Sandra Korn is, then, the child of two parents who, taken together – to judge by their CVs – personify pretty much everything she’s rebelling against. She’s a product of precisely the kind of upper-class American suburban life for which she has professed an ardent class contempt. And she’s about to collect an immensely valuable diploma after utterly squandering a magnificent, world-class opportunity to actually learn something. Instead of grasping this opportunity, she’s spent the last four years marinating in her own ideology by writing articles, participating in activism, and taking “courses” that are about nothing more than Being Ideologues Together.
What to do? Well, push back against these idiots, since their programs have a long lineage in regressive leftist "hate speech" codes on America's campuses. For example, see FIRE's piece on Korn's leftist intolerance, "‘Harvard Crimson’ Column: Time to Get Rid of Academic Freedom":
Korn’s case for “academic justice” is quite similar to the cases put forth for establishing “hate speech” laws that curb free expression, as well as many of the defenses of campus speech codes. The argument posits that there are opinions and ideas out there that, if spoken or publicized, harm listeners. Why shouldn’t we be able to censor such expression and punish those responsible for it? Just like the case for hate speech laws, the case for academic justice falls into the same trap.More at the Jewish Press, "Sandra Korn’s Academic Totalitarianism."

Work instructions:
A: Answer each question from the commentary on Sandra Korn.
(i) For how many years has Korn been "marinating in her own ideology"?
(ii) What is the title of the FIRE piece the commentary cites?
(iii) Which publication carries the piece titled "Sandra Korn’s Academic Totalitarianism"?
B: Print the part of the commentary on Sandra Korn starting with "Sandra Korn is, then, the" and going on through "Being Ideologues Together.".
C: Continue the commentary on Sandra Korn, starting right after its last sentence.
The rows that follow the commentary on Sandra Korn are not needed for any of the work here.

Information:
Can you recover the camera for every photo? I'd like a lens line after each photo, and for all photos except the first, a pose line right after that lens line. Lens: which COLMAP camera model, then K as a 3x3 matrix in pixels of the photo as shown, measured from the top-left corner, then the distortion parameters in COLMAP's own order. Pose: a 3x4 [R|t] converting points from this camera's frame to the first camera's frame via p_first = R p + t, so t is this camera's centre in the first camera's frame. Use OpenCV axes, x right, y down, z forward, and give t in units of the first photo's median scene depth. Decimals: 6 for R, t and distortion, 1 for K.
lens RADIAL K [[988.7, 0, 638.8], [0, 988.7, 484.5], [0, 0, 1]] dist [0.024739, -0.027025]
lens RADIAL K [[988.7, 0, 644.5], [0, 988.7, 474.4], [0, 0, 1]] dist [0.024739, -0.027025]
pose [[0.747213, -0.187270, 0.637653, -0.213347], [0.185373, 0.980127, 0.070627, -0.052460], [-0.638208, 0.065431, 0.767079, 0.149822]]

...

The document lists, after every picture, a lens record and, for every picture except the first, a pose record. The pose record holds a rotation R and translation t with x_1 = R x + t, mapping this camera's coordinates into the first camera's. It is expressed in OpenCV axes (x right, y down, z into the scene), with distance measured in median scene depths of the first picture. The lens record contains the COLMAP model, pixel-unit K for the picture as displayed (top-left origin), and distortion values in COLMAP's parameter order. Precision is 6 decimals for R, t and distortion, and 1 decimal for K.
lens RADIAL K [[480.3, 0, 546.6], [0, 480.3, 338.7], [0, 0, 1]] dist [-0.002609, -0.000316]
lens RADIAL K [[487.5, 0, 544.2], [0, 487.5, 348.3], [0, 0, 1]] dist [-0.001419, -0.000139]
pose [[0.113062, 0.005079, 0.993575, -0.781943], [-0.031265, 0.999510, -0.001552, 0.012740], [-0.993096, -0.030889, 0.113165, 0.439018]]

--

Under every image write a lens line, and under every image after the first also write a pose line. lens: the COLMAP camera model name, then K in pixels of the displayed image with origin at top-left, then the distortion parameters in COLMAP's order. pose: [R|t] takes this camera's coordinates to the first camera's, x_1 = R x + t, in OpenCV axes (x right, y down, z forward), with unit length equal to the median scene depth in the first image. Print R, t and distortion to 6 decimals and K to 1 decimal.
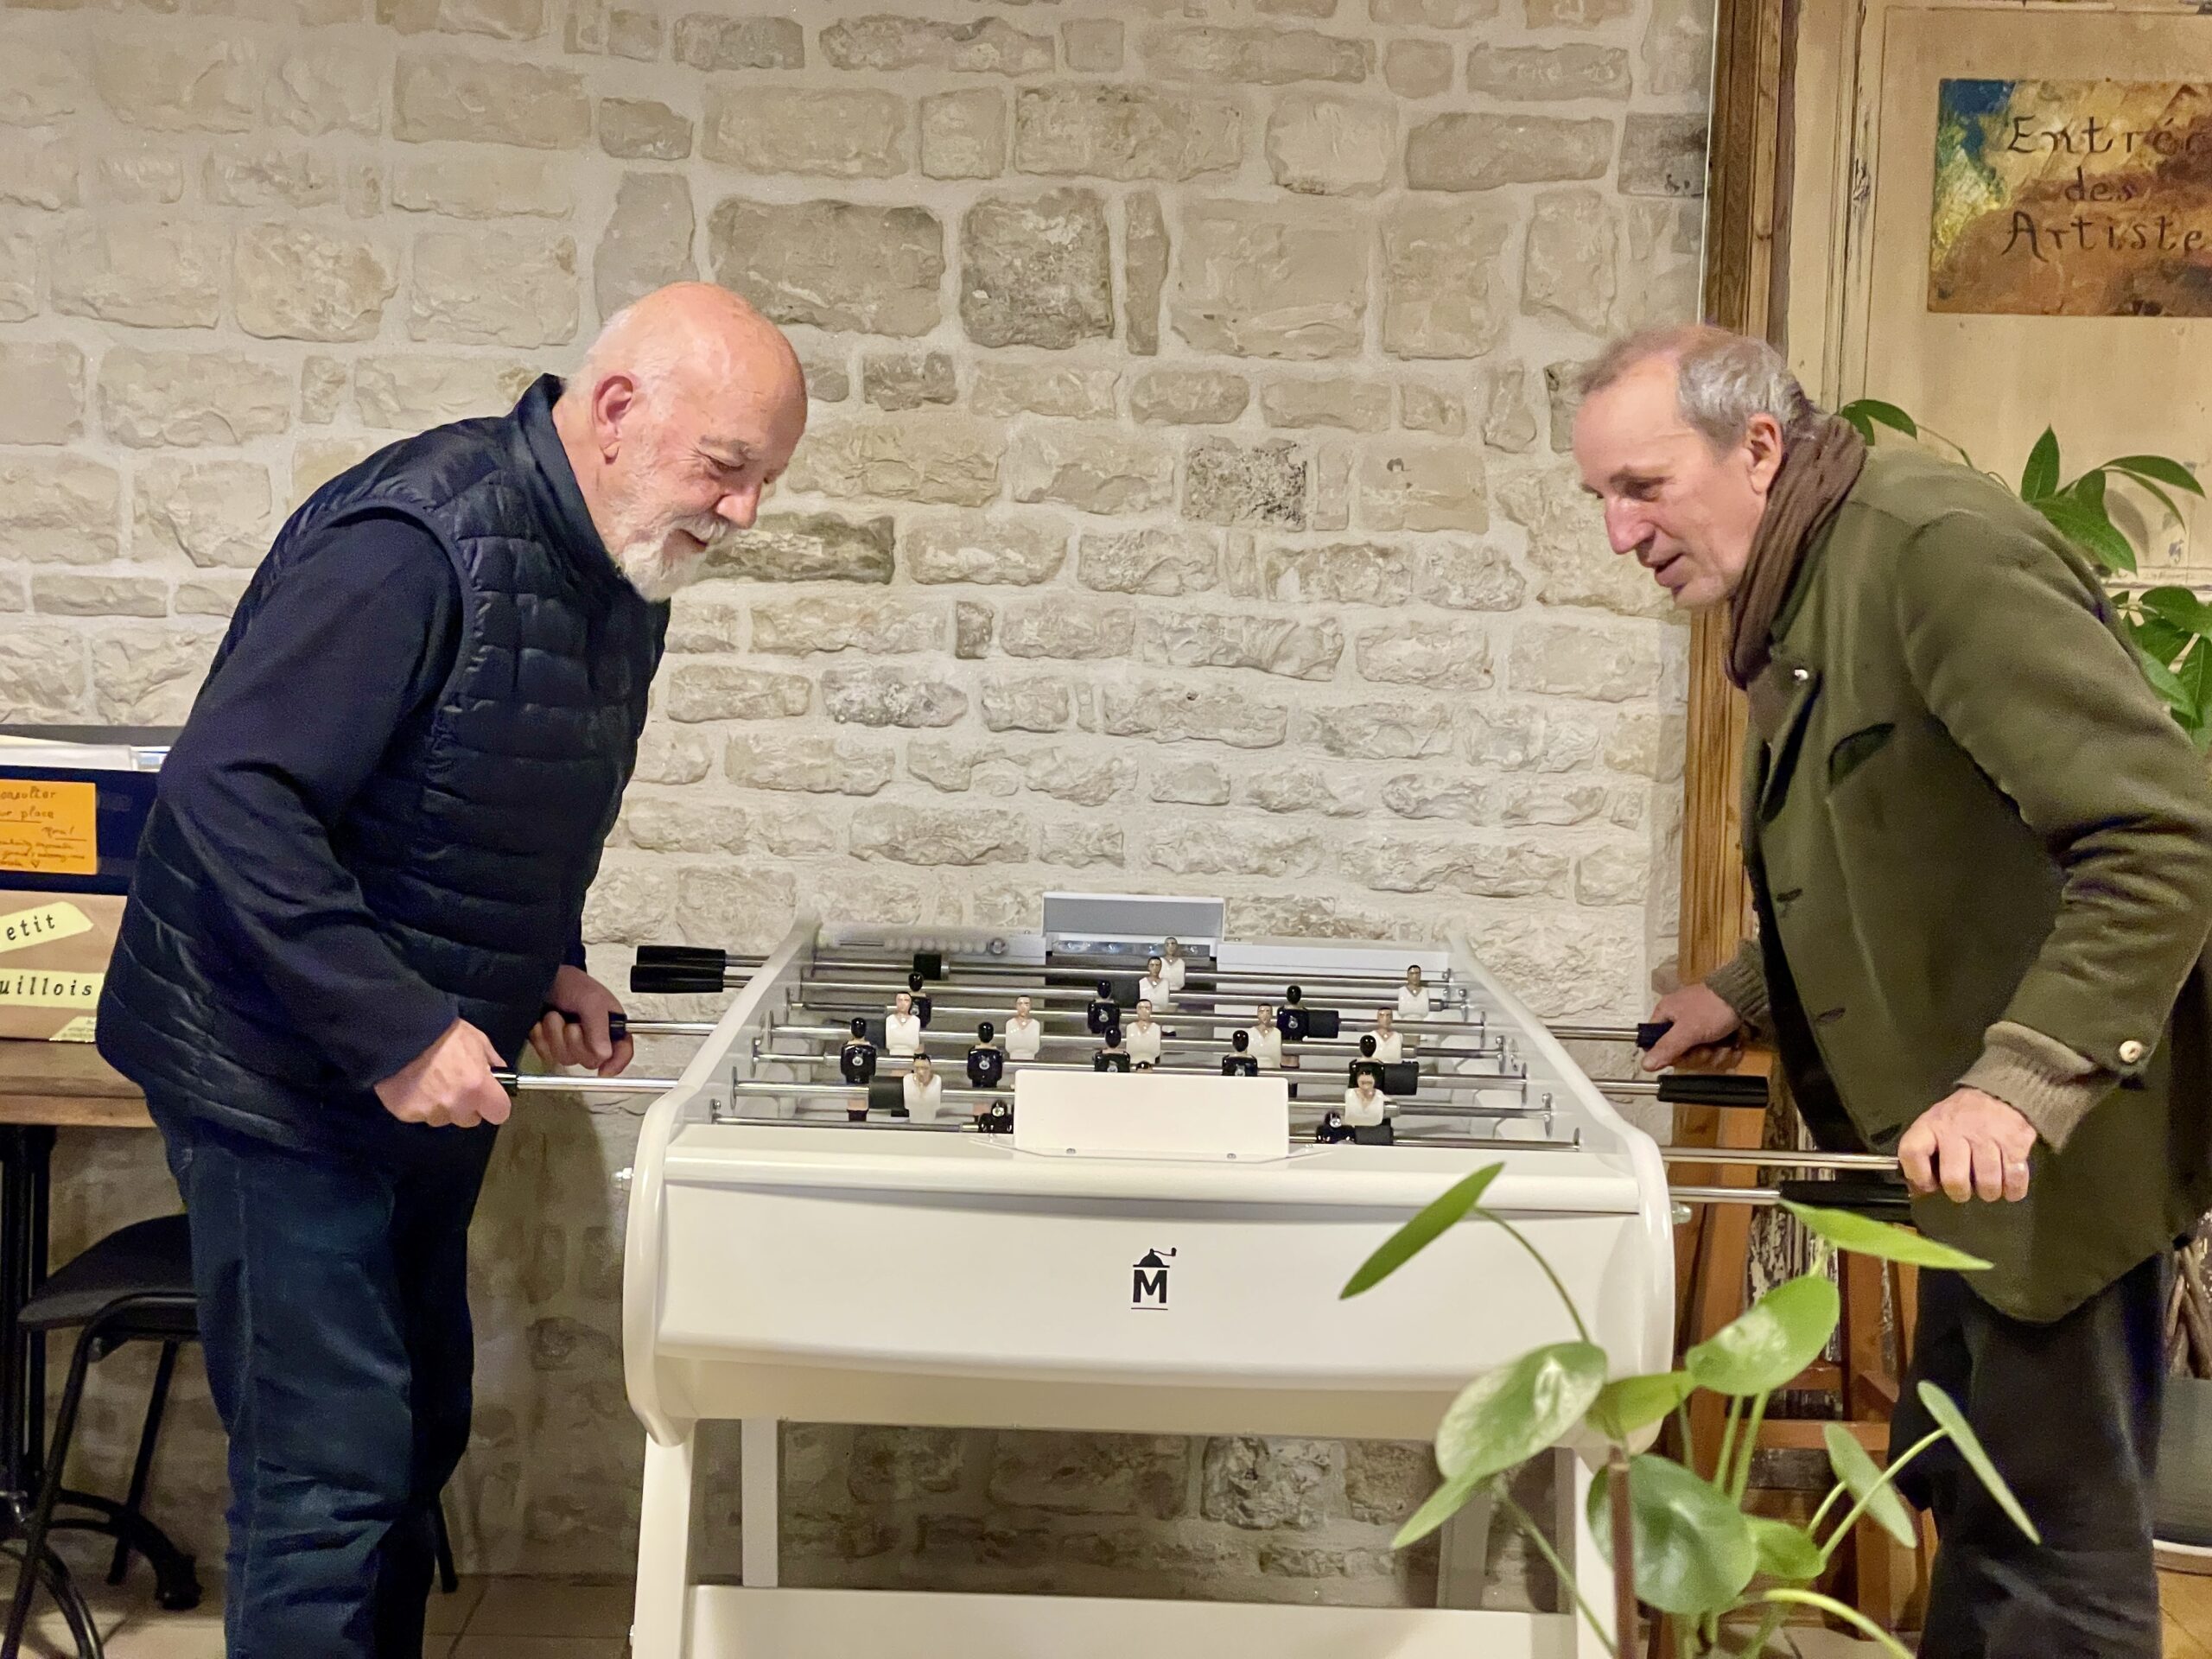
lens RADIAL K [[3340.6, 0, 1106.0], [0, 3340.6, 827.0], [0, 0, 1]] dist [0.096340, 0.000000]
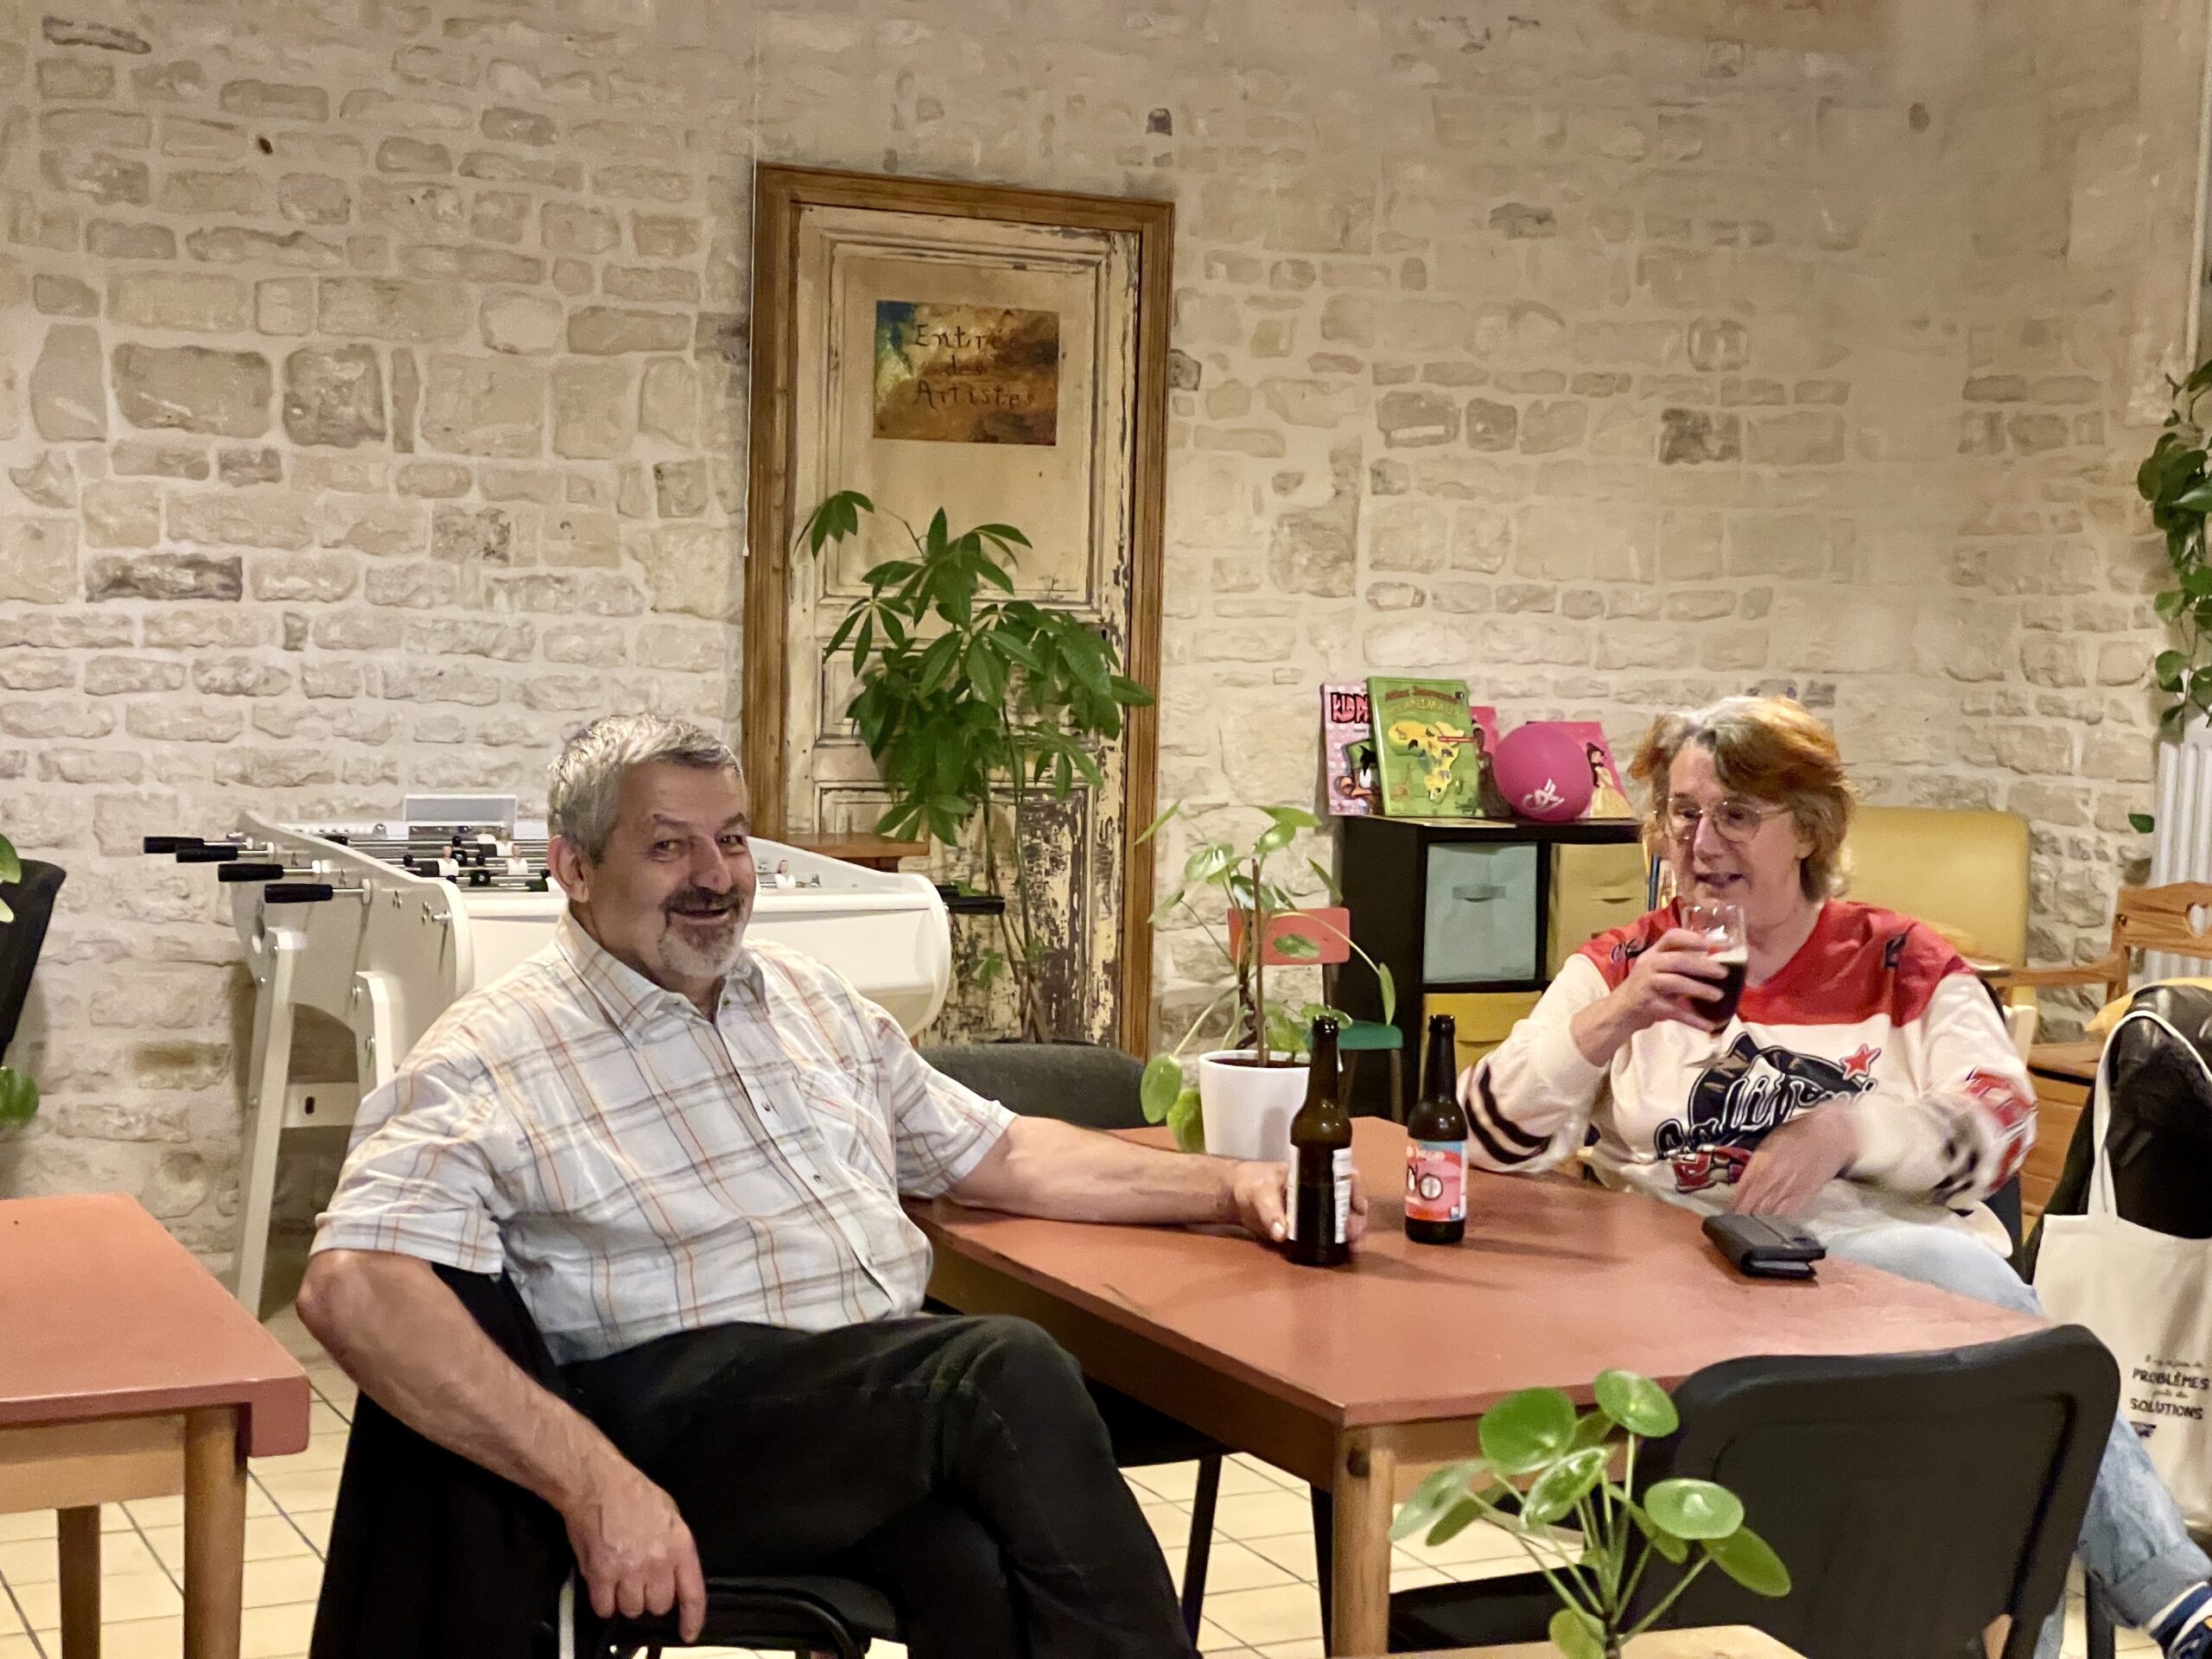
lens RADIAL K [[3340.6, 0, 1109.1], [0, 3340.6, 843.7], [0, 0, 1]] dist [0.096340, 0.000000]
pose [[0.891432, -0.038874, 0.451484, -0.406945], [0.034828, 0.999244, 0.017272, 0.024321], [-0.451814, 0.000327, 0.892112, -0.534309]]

Response list:
A:
(i) Four years.
(ii) "‘Harvard Crimson’ Column: Time to Get Rid of Academic Freedom"
(iii) The Jewish Press.

B:
Sandra Korn is, then, the child of two parents who, taken together – to judge by their CVs – personify pretty much everything she’s rebelling against. She’s a product of precisely the kind of upper-class American suburban life for which she has professed an ardent class contempt. And she’s about to collect an immensely valuable diploma after utterly squandering a magnificent, world-class opportunity to actually learn something. Instead of grasping this opportunity, she’s spent the last four years marinating in her own ideology by writing articles, participating in activism, and taking “courses” that are about nothing more than Being Ideologues Together.

C:
For one, a regime of academic justice would surely demand fealty to a legion of nebulous concepts over which people disagree wildly—not the least of which is the notion of “justice,” which has been intensely debated for thousands of years, frequently at the cost of tremendous loss of human life. Just as the Supreme Court famously declared in Cohen v. California, 403 U.S. 15, 25 (1972) that “one man’s vulgarity is another’s lyric,” one man’s idea of “justice” may vary significantly from another’s. This does not mean that one is right and one is wrong. Yet it seems safe to say that there is one acceptable concept of justice in Sandra Korn’s framework, and that is Sandra Korn’s. FIRE has seen where this leads before. Columbia University’s Teachers College, for instance, has litmus-tested students in part on how they conformed to Columbia’s concept of “Respect for Diversity and Commitment to Social Justice.” The University of Delaware forced students in its residence halls through a coercive, invasive “treatment” program where they were forced to adopt highly politicized positions on sensitive topics.
Another major obstacle to this kind of value-based system is that such systems nearly always establish hazily-realized ideals as rules and trust their enforcement to those in positions of power. Proponents of such measures tend not to see much problem with this, because it is hard for them to imagine anyone having values different from their own....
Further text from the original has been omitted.